Your CEO Called About CRM: Now What?
You'd kill to get some really good face time with the CEO. You'd thank your lucky stars if the CEO called, wanting CRM training and mentoring? Be careful.
Tue, March 08, 2011
CIO — The CEO has called and asked for some training on the CRM system. A great opportunity...but there are a hundred things you could train him on. Where do you start, and where do you place your bets?
CEOs are smart in both IQ and EQ, but they're also really busy. They simply don't have the time for lengthy training sessions, and they certainly won't stick around long enough to be indoctrinated. Tons of business-school research indicates that a CEO will almost never give you more than 5 minutes of undivided attention — so you must earn the right to talk for anything more than that.

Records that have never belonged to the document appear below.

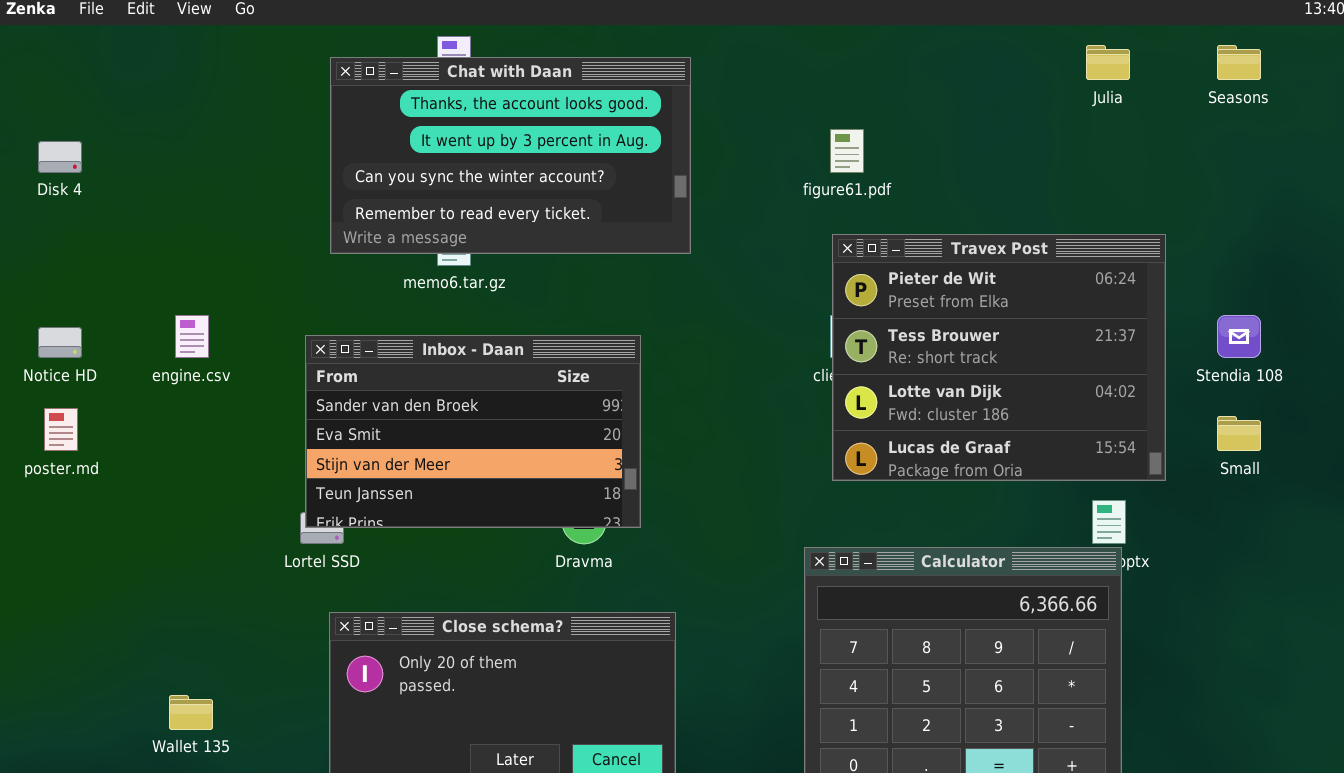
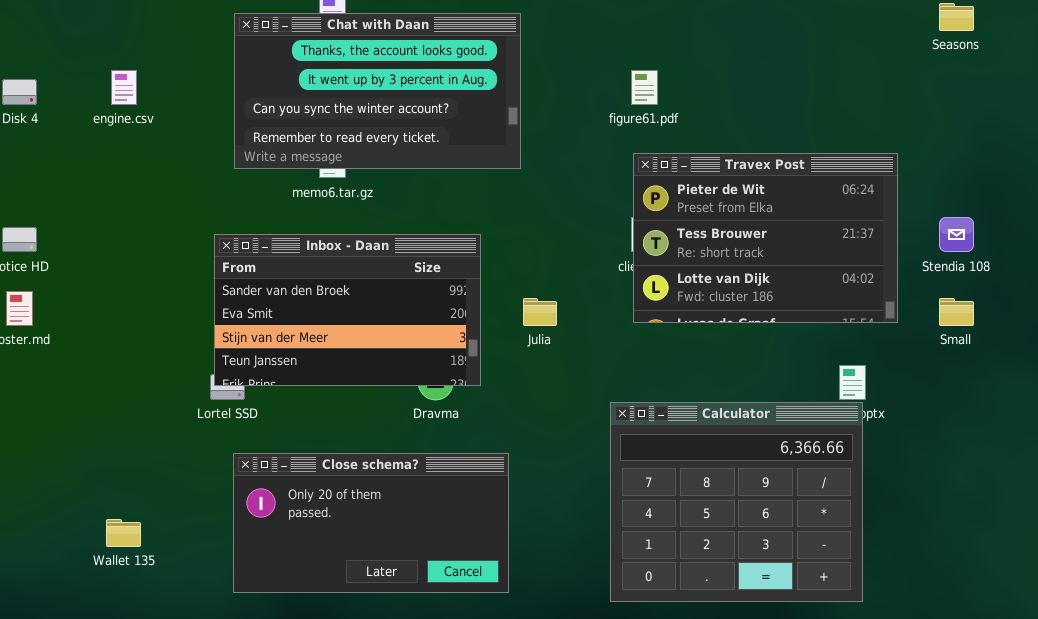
Julia: [1086,45,1130,80] -> [523,298,557,326], moved
Travex Post: [832,234,1166,481] -> [633,153,898,323], resized
engine.csv: [175,315,209,358] -> [111,70,137,105], moved

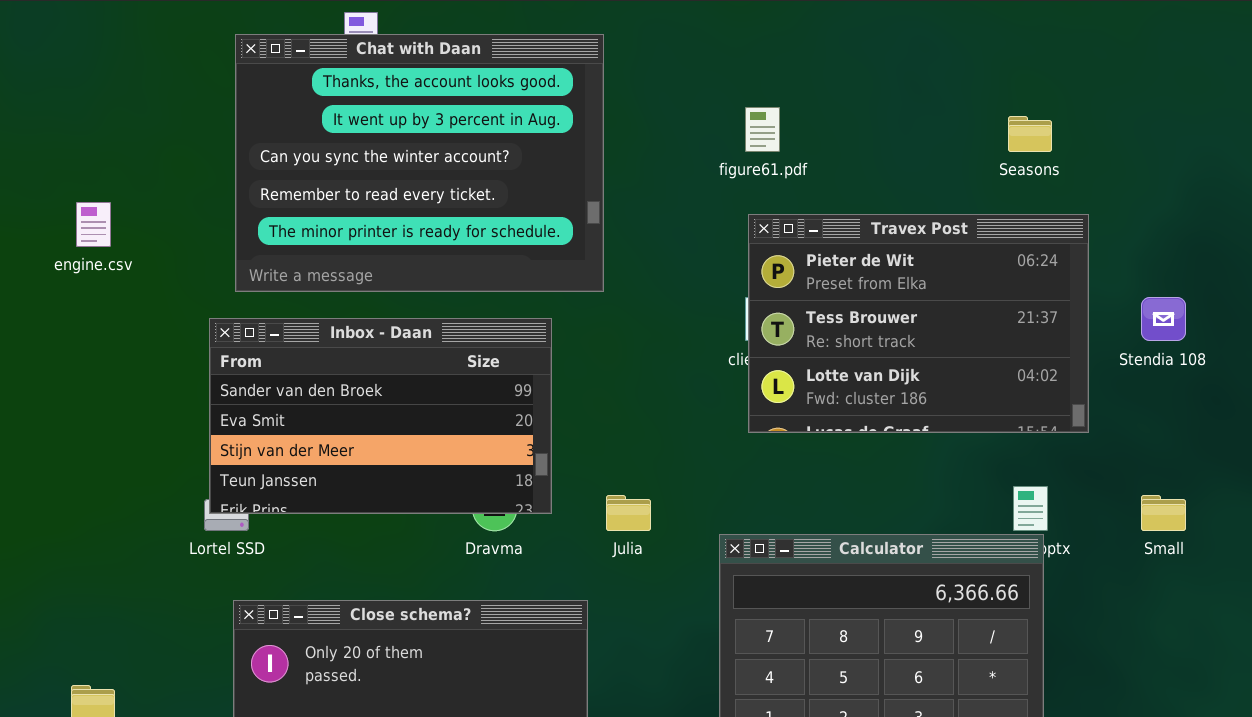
Seasons: [939,3,974,31] -> [1008,116,1052,152], moved
Chat with Daan: [234,13,521,169] -> [235,34,604,292], resized
engine.csv: [111,70,137,105] -> [76,202,111,247], moved
Julia: [523,298,557,326] -> [606,495,651,531], moved
Small: [939,298,974,326] -> [1141,495,1186,531], moved

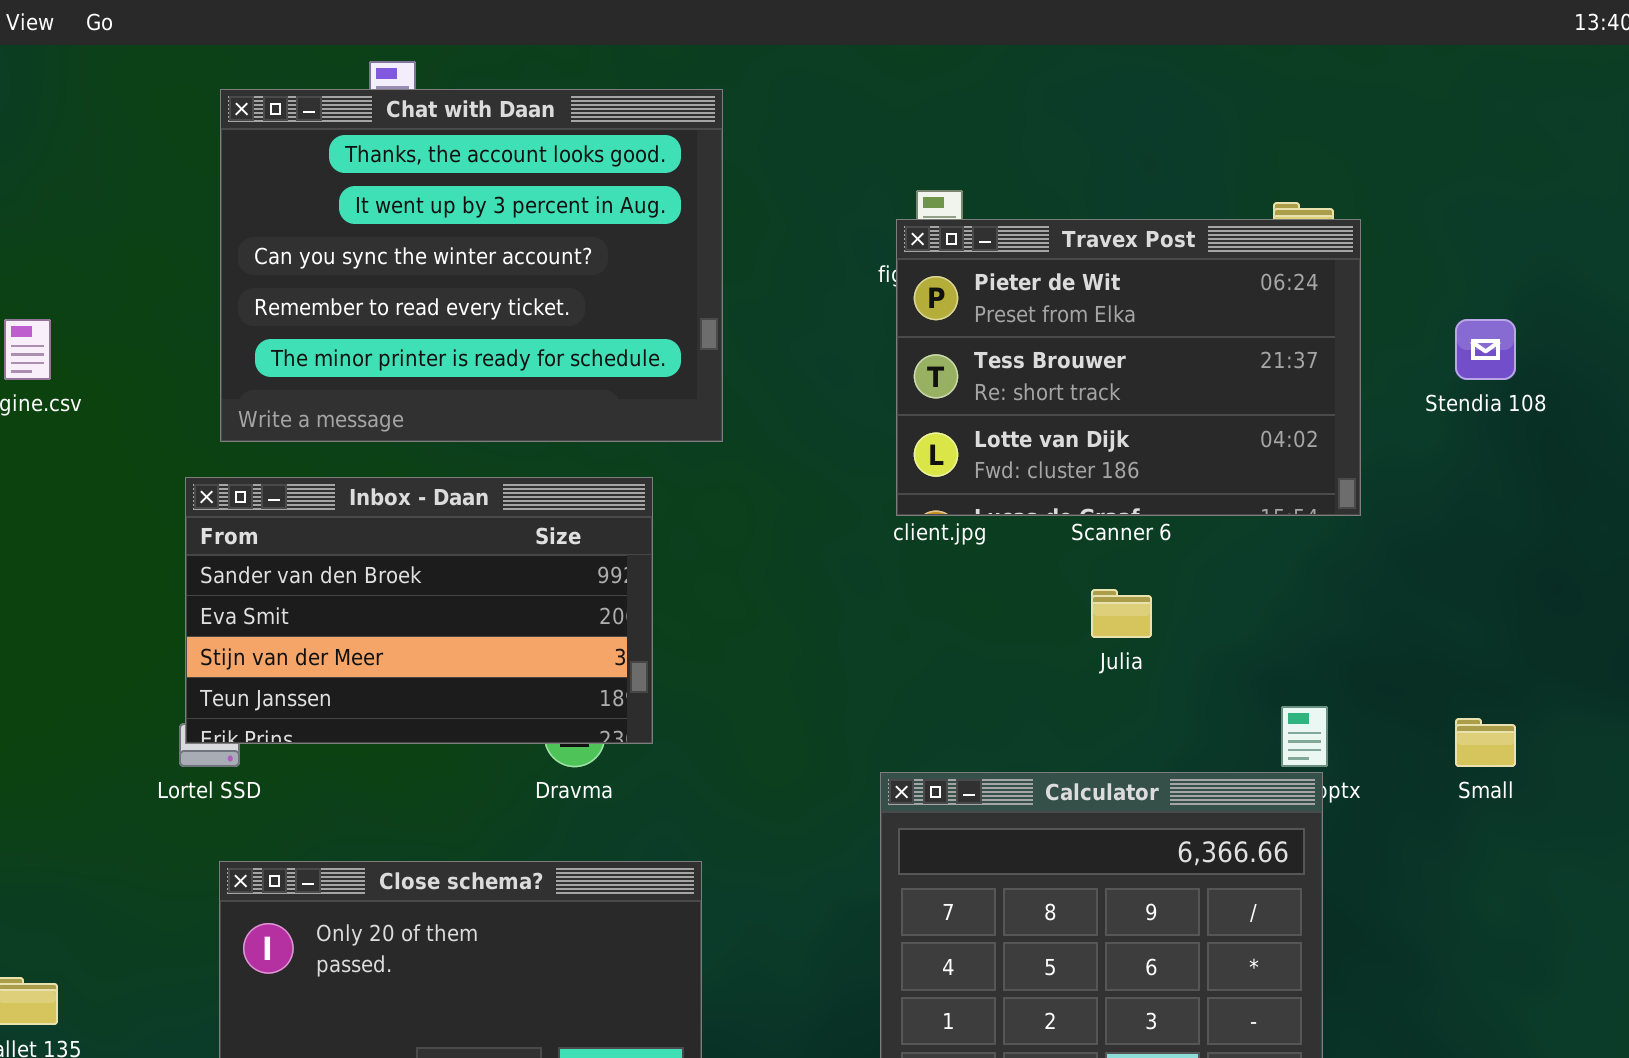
Travex Post: [748,214,1089,433] -> [896,219,1361,516], moved
Stendia 108: [1141,297,1186,341] -> [1455,319,1516,380], moved
Julia: [606,495,651,531] -> [1091,589,1152,638], moved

So how are you supposed to communicate anything of value about CRM systems in the time of a commercial break?
Start with What the CEO Thinks is Important
Different companies have different operational priorities — it depends on your company size, age, industry, and other factors. But any CEO has an internal priority list — revenue growth may be more important than immediate profitability, or manufacturing may be more important than customer service. Job one is to figure out the four or five top things on the CEO's mind, and deliver actionable information for at least one of them. A good place to start is the measurements the Board has in place for the CEO.

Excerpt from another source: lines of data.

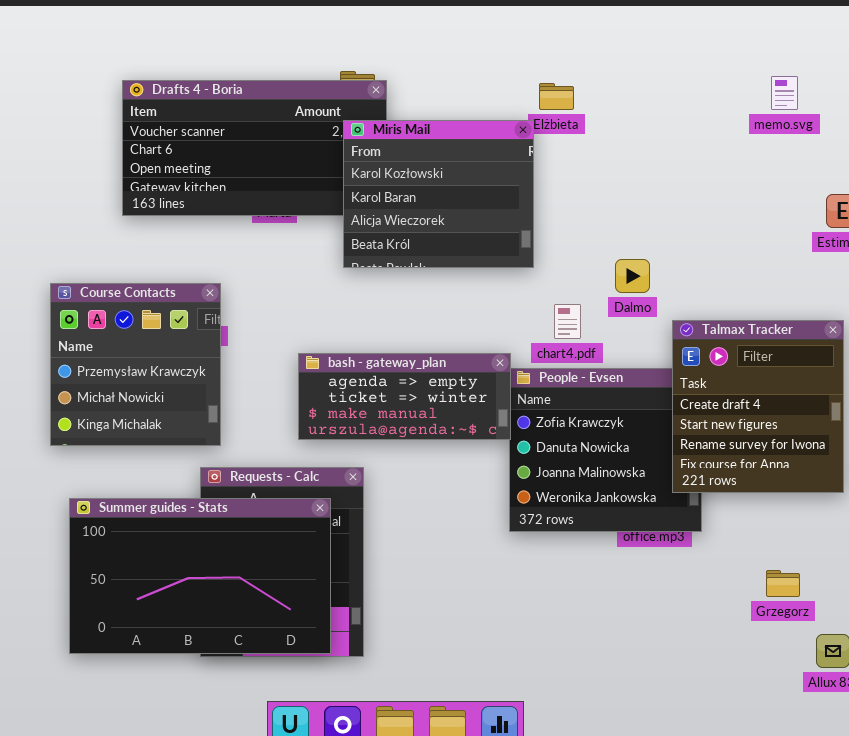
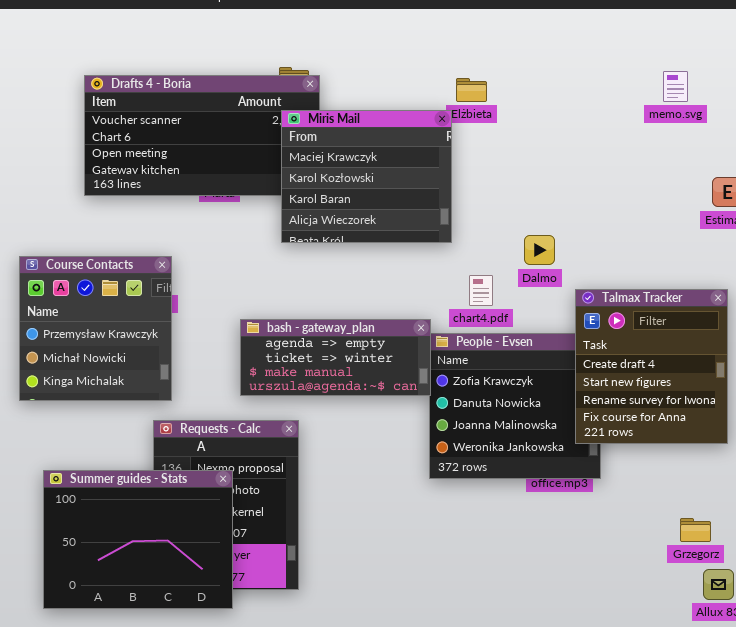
Miris Mail: [343,120,534,268] -> [281,110,452,243], scrolled up 1 row
Summer guides - Stats: [69,498,331,654] -> [43,470,233,609], moved, resized
Grzegorz: [766,570,800,597] -> [680,518,711,542], moved

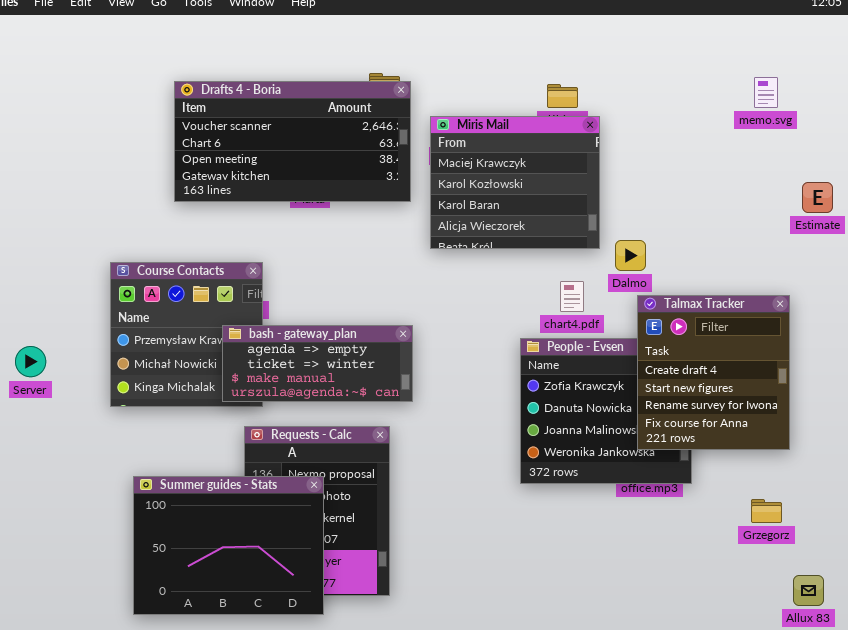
Miris Mail: [281,110,452,243] -> [430,116,600,249], moved
Talmax Tracker: [575,289,728,444] -> [637,295,790,450], moved
bash - gateway_plan: [240,319,431,396] -> [222,325,413,402], moved
Grzegorz: [680,518,711,542] -> [751,499,782,523], moved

Let's suppose your CEO really values customer retention. A good topic, then, is measuring repeat business along the lines of revenue, profitability, and customer "churn." The CRM functionality you'd want to show would illustrate trends in customer retention, and highlights winning vs losing sales strategies.
Develop an Opening Gambit
Given the limited time you have to make an impression — and to get permission to go longer than 5 minutes — it's important to start with a grabber. Starting with architecture or first-principles arguments is pretty likely to the CEO and will waste your opportunity.
I like starting with a question or a business puzzle, something that invites curiosity and an open-ended conversation. The opening gambit could be something like: "with customer satisfaction at 95%, how come our XYZ line gets only 20% repeat business?" Developing an opening gambit of that sophistication will take some work (off to the data warehouse!), but a good gambit allows you to illustrate the power and business value of a solid CRM system.
For most CEOs, revenue is a lot more interesting than cost...so bias your selection of opening gambits to things that effect this quarter's sales results. If you don't have enough data to focus on the revenue pipeline, at least bring in revenue proxies like "new customers" or "sales inquiries."